**What you need to do:** Starting at the line with "before the test" and going on through the line with "delivery options. Prefer", reproduce each line in the records below exactly and nothing more.

**Record excerpts:**
+++

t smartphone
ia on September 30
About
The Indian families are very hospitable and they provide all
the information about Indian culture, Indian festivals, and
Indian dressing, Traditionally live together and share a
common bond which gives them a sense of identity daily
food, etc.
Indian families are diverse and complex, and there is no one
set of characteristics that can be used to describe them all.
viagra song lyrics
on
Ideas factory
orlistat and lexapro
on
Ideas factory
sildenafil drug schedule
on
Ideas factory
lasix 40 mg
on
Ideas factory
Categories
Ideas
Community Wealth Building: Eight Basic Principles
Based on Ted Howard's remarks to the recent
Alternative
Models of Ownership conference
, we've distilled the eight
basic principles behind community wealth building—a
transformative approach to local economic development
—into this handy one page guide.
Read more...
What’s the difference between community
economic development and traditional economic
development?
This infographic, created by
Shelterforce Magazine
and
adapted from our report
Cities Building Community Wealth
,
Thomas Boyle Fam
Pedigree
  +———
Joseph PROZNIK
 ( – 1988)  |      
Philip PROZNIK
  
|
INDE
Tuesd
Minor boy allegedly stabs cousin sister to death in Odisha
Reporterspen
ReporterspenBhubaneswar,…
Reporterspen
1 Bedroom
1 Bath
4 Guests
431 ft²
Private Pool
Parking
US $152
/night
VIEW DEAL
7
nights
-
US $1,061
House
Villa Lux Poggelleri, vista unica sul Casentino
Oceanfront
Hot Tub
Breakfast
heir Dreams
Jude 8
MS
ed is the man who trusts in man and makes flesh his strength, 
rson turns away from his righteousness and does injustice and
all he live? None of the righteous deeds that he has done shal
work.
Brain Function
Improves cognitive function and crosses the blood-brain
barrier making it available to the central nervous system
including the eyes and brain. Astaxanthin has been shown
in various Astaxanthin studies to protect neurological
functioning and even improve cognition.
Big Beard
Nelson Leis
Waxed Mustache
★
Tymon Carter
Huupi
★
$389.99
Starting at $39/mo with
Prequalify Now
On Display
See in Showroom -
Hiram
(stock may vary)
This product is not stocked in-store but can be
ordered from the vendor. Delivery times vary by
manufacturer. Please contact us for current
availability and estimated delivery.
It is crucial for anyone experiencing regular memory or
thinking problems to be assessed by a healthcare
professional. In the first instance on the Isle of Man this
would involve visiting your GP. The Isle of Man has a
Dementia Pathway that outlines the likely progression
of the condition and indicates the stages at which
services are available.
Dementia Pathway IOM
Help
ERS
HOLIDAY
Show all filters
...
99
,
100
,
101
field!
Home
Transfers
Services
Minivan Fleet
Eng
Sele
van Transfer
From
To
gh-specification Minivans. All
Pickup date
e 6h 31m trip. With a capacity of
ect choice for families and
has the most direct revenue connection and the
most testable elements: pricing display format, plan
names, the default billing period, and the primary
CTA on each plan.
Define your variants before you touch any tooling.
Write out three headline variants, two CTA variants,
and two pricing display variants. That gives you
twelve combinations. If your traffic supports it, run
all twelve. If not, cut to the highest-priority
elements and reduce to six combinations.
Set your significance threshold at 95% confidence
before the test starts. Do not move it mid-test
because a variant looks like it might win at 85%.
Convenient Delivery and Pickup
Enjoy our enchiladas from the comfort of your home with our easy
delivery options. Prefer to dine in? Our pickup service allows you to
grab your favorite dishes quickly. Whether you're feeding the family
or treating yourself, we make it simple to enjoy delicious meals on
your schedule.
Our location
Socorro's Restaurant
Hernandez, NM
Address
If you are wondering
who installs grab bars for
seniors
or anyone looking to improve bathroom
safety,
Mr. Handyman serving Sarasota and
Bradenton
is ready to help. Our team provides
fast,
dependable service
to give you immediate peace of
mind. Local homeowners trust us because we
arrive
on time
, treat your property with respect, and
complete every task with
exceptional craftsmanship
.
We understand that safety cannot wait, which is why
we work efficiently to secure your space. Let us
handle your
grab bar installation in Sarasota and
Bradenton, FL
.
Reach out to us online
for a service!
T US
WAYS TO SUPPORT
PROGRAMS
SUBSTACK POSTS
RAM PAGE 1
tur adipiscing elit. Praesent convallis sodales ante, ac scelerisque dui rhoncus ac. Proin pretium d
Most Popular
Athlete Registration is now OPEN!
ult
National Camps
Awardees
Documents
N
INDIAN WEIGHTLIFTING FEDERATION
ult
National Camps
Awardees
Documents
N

+++

**Response below:**
before the test starts. Do not move it mid-test
because a variant looks like it might win at 85%.
Convenient Delivery and Pickup
Enjoy our enchiladas from the comfort of your home with our easy
delivery options. Prefer to dine in? Our pickup service allows you to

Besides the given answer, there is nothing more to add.